> **TASK PROMPT**: Duplicate the lines of the material below, everything from the line containing "scientific name: Buteo jamaicensis" down to the line containing "genus: Chrysemys", both included.
+++ SUPPLIED RECORDS +++
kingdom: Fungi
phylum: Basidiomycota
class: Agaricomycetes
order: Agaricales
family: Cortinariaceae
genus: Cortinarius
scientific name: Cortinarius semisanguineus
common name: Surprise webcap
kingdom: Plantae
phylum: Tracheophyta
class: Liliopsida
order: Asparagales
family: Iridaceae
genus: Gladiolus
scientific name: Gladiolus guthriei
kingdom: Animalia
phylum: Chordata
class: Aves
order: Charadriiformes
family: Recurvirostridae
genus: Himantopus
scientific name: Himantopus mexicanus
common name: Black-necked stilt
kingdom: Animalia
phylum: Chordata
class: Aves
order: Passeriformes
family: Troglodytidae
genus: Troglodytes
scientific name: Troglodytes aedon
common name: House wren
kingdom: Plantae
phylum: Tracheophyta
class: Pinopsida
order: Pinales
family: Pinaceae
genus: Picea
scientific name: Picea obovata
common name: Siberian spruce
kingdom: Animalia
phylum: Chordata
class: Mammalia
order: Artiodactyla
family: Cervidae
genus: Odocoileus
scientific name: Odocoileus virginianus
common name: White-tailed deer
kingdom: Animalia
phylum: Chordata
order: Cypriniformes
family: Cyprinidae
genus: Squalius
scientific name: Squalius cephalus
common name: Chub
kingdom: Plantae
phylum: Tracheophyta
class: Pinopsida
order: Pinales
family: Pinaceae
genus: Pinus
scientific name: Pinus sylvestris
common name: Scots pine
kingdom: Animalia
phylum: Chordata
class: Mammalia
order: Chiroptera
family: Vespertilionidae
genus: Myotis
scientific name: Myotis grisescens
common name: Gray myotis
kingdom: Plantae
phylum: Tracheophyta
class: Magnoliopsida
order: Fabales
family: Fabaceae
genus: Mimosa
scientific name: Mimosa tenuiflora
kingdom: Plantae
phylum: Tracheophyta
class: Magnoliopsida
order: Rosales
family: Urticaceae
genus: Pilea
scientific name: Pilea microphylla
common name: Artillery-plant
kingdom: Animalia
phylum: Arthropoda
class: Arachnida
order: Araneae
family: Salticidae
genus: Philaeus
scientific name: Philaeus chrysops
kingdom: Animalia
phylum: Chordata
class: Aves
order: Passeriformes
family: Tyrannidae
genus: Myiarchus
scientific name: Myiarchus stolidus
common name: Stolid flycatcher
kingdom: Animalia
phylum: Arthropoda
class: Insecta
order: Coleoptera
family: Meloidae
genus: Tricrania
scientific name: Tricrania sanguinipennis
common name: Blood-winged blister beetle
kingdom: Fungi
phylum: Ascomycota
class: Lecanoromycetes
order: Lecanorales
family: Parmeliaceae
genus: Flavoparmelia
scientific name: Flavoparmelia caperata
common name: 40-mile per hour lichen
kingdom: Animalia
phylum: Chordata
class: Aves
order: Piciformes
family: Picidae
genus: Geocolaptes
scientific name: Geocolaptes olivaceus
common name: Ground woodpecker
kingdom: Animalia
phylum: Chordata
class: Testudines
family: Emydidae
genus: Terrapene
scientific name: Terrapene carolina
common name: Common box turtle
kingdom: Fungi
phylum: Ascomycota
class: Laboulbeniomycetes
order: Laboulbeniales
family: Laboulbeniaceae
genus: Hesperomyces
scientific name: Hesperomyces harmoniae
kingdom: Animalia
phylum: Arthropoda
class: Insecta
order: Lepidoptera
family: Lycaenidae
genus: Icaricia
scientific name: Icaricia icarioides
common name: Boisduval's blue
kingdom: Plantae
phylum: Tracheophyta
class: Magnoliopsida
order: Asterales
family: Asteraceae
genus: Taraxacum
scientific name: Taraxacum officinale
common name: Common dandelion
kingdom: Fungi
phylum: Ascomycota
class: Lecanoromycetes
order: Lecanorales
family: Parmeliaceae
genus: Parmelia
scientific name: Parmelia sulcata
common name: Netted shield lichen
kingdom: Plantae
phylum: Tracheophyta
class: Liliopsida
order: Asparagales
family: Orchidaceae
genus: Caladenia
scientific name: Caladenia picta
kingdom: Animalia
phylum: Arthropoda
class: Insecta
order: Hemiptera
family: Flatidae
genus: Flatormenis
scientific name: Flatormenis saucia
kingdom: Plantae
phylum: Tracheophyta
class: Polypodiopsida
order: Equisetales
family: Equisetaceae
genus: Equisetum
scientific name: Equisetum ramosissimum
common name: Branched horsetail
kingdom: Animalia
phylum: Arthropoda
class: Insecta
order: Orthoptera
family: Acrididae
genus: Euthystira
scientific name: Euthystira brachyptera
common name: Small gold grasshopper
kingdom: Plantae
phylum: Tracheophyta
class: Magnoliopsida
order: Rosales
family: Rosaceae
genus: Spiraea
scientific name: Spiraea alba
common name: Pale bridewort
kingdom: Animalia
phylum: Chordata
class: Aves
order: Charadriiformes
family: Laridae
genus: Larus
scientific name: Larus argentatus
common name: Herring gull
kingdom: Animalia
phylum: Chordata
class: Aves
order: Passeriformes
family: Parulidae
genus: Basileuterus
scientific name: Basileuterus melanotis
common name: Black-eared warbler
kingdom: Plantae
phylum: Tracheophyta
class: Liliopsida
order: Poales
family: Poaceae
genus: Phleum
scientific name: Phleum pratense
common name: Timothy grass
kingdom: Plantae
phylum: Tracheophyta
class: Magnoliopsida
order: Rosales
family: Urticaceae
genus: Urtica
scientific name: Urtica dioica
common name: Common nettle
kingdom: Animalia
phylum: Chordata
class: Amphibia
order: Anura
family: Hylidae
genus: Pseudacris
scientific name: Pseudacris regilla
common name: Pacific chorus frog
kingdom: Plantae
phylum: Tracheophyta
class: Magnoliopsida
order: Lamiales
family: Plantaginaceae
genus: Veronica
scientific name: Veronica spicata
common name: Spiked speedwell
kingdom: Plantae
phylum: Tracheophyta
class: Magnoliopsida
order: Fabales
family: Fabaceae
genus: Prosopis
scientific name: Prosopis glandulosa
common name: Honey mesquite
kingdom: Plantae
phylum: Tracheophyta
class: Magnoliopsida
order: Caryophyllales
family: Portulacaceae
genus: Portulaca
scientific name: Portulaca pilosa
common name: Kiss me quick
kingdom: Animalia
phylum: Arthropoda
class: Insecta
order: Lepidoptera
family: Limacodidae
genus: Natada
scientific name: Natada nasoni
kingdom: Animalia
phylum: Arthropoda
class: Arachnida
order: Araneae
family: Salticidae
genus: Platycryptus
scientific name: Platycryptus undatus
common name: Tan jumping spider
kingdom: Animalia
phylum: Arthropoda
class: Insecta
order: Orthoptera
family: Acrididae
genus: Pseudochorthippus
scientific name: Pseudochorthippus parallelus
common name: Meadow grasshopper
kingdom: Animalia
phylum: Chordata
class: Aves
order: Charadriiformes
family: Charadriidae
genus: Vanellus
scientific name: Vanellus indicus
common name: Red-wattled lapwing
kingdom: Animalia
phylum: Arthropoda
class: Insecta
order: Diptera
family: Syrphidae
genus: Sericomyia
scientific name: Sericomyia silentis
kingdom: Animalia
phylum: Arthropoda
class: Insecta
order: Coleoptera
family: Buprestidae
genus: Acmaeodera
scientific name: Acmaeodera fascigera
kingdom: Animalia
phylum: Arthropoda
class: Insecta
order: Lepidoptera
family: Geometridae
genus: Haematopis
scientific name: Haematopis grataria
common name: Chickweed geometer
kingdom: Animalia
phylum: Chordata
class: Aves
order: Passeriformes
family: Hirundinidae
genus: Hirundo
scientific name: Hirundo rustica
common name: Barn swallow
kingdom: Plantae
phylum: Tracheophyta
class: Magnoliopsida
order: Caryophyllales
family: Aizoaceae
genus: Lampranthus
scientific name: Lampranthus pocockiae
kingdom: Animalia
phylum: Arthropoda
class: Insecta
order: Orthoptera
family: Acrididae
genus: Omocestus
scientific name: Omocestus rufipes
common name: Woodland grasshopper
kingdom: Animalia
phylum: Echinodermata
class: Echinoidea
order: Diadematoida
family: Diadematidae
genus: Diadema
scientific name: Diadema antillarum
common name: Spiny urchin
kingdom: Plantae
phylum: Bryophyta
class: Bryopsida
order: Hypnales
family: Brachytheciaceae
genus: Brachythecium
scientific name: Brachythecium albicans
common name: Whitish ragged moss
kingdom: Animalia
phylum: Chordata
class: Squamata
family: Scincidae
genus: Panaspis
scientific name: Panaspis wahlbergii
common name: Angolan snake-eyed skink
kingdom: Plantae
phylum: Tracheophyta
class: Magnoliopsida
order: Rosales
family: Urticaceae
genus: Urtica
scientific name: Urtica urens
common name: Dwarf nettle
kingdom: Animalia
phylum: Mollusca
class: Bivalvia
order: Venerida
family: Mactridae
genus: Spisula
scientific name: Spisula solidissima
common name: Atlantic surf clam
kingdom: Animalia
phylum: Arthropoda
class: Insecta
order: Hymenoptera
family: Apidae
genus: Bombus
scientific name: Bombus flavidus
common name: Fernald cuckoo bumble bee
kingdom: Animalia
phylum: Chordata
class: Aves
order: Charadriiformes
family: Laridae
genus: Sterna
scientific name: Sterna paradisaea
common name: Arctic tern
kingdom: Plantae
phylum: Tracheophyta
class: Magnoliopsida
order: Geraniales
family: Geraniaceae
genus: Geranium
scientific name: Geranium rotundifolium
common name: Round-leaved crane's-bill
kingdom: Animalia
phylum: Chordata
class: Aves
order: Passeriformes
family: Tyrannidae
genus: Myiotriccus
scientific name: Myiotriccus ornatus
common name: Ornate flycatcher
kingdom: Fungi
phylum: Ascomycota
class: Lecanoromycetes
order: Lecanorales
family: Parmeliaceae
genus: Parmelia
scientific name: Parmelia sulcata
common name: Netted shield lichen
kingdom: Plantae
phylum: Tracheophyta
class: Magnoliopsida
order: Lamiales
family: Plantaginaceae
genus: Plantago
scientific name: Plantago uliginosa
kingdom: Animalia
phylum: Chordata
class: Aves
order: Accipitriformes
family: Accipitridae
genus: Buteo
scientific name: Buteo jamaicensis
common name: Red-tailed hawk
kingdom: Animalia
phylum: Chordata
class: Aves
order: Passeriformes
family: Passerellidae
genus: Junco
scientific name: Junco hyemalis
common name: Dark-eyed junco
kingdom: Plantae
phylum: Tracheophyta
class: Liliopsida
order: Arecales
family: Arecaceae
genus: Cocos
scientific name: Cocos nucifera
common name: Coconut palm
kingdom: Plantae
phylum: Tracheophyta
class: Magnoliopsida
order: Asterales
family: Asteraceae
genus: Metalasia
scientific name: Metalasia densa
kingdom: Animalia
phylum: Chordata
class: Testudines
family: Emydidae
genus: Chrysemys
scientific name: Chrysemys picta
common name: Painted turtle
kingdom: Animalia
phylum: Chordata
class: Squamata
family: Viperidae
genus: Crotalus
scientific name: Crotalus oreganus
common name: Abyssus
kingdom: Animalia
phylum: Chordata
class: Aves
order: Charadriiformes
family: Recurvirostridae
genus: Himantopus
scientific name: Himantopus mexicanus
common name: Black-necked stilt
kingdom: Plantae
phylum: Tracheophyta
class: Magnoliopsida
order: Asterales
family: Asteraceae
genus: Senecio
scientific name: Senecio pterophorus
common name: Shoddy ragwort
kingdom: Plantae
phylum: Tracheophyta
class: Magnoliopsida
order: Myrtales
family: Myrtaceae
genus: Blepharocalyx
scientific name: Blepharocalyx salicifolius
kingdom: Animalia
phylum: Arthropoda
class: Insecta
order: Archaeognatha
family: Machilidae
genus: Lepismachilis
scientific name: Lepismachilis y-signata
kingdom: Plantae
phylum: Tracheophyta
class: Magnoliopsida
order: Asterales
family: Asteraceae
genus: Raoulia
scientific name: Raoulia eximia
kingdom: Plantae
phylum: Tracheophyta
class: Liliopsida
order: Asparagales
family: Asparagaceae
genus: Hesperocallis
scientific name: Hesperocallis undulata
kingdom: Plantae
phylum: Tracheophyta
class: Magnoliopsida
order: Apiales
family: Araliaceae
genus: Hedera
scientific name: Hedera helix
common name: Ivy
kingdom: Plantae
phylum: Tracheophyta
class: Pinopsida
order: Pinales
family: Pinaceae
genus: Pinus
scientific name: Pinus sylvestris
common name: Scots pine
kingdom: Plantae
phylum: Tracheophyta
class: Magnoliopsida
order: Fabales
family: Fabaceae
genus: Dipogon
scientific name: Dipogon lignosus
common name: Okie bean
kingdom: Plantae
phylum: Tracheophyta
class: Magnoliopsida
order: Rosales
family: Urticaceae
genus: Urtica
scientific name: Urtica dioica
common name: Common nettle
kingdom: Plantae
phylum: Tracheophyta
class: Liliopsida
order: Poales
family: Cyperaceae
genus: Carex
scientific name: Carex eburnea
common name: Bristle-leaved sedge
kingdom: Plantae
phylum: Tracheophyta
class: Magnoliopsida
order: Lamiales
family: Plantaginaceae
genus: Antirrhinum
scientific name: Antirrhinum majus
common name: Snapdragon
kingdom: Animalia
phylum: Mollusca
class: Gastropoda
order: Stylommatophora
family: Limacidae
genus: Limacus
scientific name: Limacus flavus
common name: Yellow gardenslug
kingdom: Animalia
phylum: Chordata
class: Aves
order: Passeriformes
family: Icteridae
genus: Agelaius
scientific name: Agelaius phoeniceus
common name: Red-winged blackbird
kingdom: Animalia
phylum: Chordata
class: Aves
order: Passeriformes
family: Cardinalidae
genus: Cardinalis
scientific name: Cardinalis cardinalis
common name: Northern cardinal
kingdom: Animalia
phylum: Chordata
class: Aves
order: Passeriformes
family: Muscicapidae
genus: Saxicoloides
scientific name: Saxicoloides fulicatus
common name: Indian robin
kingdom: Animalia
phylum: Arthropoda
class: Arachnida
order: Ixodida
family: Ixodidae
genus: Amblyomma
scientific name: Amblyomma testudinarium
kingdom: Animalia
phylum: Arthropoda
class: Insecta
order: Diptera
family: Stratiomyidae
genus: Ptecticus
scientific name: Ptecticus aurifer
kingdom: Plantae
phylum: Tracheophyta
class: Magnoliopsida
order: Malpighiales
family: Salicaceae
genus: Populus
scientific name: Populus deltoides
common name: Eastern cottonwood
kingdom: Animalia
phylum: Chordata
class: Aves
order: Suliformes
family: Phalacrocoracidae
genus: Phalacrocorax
+++
> **SOLUTION TO THIS EXERCISE**:
scientific name: Buteo jamaicensis
common name: Red-tailed hawk
kingdom: Animalia
phylum: Chordata
class: Aves
order: Passeriformes
family: Passerellidae
genus: Junco
scientific name: Junco hyemalis
common name: Dark-eyed junco
kingdom: Plantae
phylum: Tracheophyta
class: Liliopsida
order: Arecales
family: Arecaceae
genus: Cocos
scientific name: Cocos nucifera
common name: Coconut palm
kingdom: Plantae
phylum: Tracheophyta
class: Magnoliopsida
order: Asterales
family: Asteraceae
genus: Metalasia
scientific name: Metalasia densa
kingdom: Animalia
phylum: Chordata
class: Testudines
family: Emydidae
genus: Chrysemys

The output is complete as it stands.